----- Okuma metni -----
Tea&pot'un hikayesi bir vasiyet bir miras gibi..!

Gardenya Erdöl

Kasımda festival bir başkadır... Geçtiğimiz hafta sonu İzmir tren garı oldukça sıcak ve lezzetli bir festivale ev sahipliği yaptı. İzmir’de bir ilk olan İzmir tea festivali, çayseverlerin ilgisiyle karşılandı. Dünya lezzetlerinden, farklı çay kültürlerinden, artizan çaylara kadar geniş çay yelpazesi hakimdi. Hem festivali gezmek hem de çok sevdiğim çayları tea&pot un kurucularıyla bu keyifli ortamda çay ve festival hakkında söyleşi gerçekleştirdik.

Onlar sırt sırta vermiş iki başarılı kadın aynı zamanda da eltiler. Zeynep ve Nihan Minareciler’den bahsediyorum. Tea&pot tabiri caizse kayınvalidelerinden onlara hem vasiyet hem de miras olarak kalmış. Gelin birlikte bu iki başarılı kadını yakından tanıyalım...
 

-Öncelikle sizleri tanıyabilir miyiz?

Nihan Minareci: Ben Nihan Minareci, gıda mühendisiyim. İşletme Yönetimi yüksek lisansı yaptım. Gıda mühendisi fakültesini bitirdikten sonra yüksek lisansımı tamamlama aşamasındayken Tea&pot projesi oluştu. Yurt dışından demlik, çay numuneleri getirdik. Yaklaşık 10-12 ay araştırma sürecine girdik. Ve ürün skalaması belirledik. Ortağım Zeynep Minareci ithalat ve ihracat konusunda uzman. Onun gümrük bağlantıları aracılığıyla 2010 yılında ilk ithalatımızı gerçekleştirdik. Ve bu belirli bir düzene girdi. Her yıl bir veya iki kez ithalat yapıp ürün getiriyoruz.


-Zeynep hanım sizi de tanıyabilir miyiz?


Zeynep Minareci: Ben Zeynep Minareci tea&potun ortaklarındanım. Ege Üniversitesi İletişim Fakültesi Radyo-Televizyon ve Sinema Bölümü mezunuyum. 10 yıl özel sektörde ithalat - ihracat departmanında çalıştım. 10 yıldan sonra ikinci çocuğuma hamilelik iznindeyken işten ayrıldım. Nihan ile birlikte kafa kafaya verip tea&potu kurduk. 2010 yılından itibaren toptan ve perakende satışlarına devam ediyoruz.
 

-Tea&pot'un hikayesini öğrenebilir miyiz?
----- Sağlanan malzeme -----
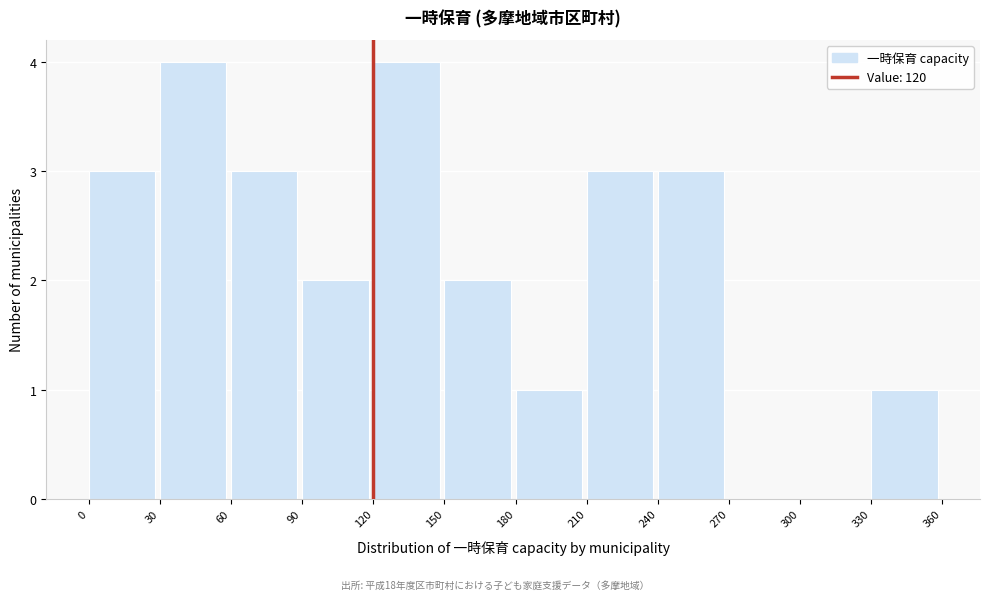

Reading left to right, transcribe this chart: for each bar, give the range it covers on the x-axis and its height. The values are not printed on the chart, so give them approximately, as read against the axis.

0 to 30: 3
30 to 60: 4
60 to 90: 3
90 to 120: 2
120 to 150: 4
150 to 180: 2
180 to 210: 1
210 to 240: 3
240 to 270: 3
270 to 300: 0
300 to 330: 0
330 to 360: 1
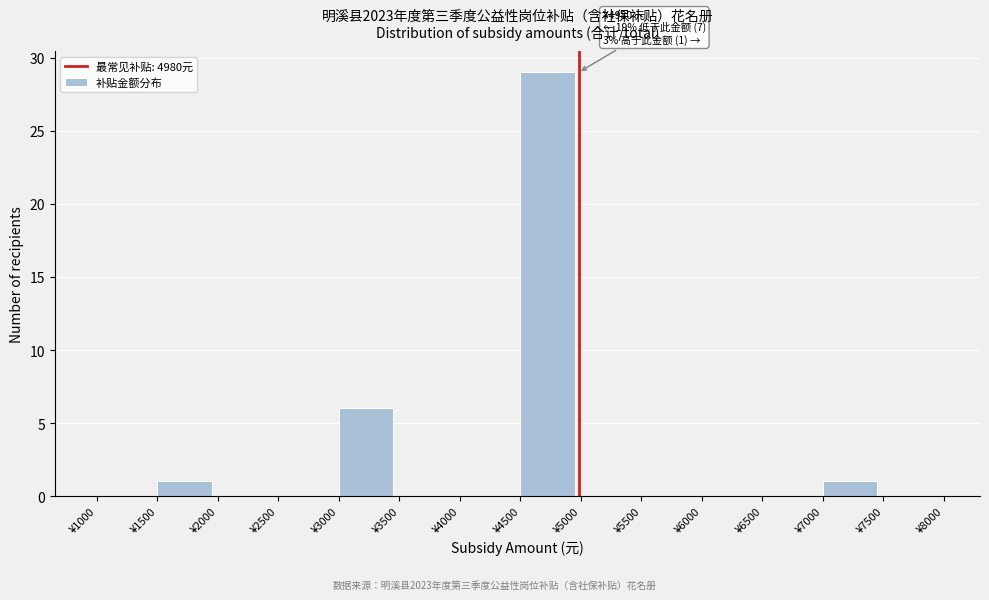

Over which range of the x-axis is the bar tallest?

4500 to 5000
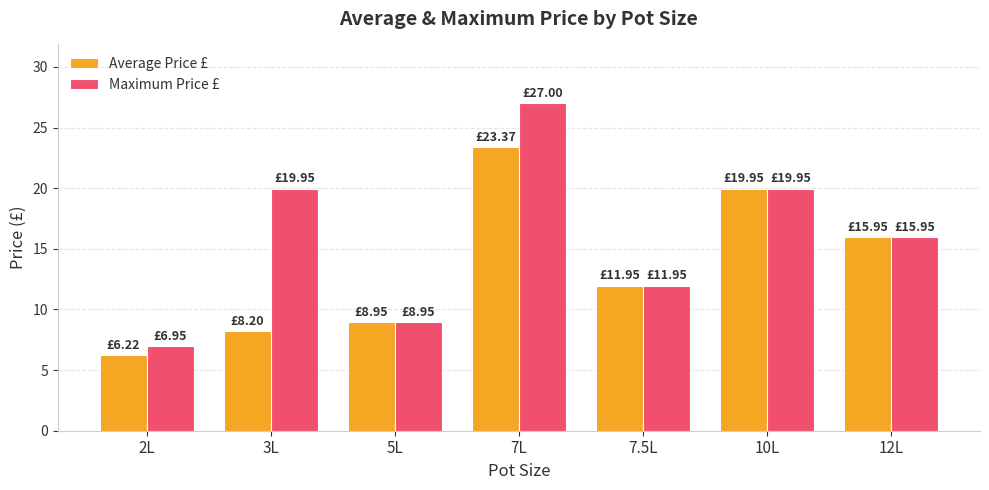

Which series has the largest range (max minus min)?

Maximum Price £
-----
● **Bilgilere dayanarak**
**1)** Tea&pot söyleşisine göre firmanın ilk ithalatı hangi yılda gerçekleştirildi?
**2)** Tea&pot söyleşisinden "Nihan Minareci: Ben" ifadesiyle başlayıp "de tanıyabilir miyiz?" ifadesiyle biten bölümü aynen alıntılayın.
**3)** Tea&pot söyleşisini metnin kaldığı noktadan itibaren sürdürün.

● **Yanıt listesi**
**1)** 2010 yılında.

**2)**
Nihan Minareci: Ben Nihan Minareci, gıda mühendisiyim. İşletme Yönetimi yüksek lisansı yaptım. Gıda mühendisi fakültesini bitirdikten sonra yüksek lisansımı tamamlama aşamasındayken Tea&pot projesi oluştu. Yurt dışından demlik, çay numuneleri getirdik. Yaklaşık 10-12 ay araştırma sürecine girdik. Ve ürün skalaması belirledik. Ortağım Zeynep Minareci ithalat ve ihracat konusunda uzman. Onun gümrük bağlantıları aracılığıyla 2010 yılında ilk ithalatımızı gerçekleştirdik. Ve bu belirli bir düzene girdi. Her yıl bir veya iki kez ithalat yapıp ürün getiriyoruz.


-Zeynep hanım sizi de tanıyabilir miyiz?

**3)**
N.M:Tea&pot un hikayesini biz çok seviyoruz. Ortağım Zeynep hanımla aynı zamanda eltiyiz. Kayınvalidemizin bizlere bıraktığı bir vasiyet bir miras gibi... Kayınvalidem Gülnur Minareci Kadın Doğum uzmanıydı. Maalesef şu an kendisi bizlerle değil, aramızdan ayrıldı. Nurlar içinde yatsın. Çok yenilikçi biriydi, her şeyini kendisi yapardı... Takım elbiselerini kendi dikerdi, çatısı bozulsa tamir ederdi hatta ananem onun için “ Atatürk gibi kadın derdi.” hastalığının teşhisinide kendisi koymuştu. Rahim kanseriydi. Doktor arkadaşları çok kısa bir ömür biçmesine rağmen o uzun yıllar bu hastalıkla mücadele etti. Amerika’da tedavi gördü. 10 sene alternatif tıpla, bu gibi özel çaylarla , farklı besinlerle kendi karışımlarını yaparak uzun yıllar mücadele verdi bu hastalıkla... Amerika’ya gidip geldikçe oranın büyük bir çay markası olan Teavanadan bizlere bahseder, ileri görüşlü biri olduğu için bu işi Türkiye’ye getirmemizi önerirdi.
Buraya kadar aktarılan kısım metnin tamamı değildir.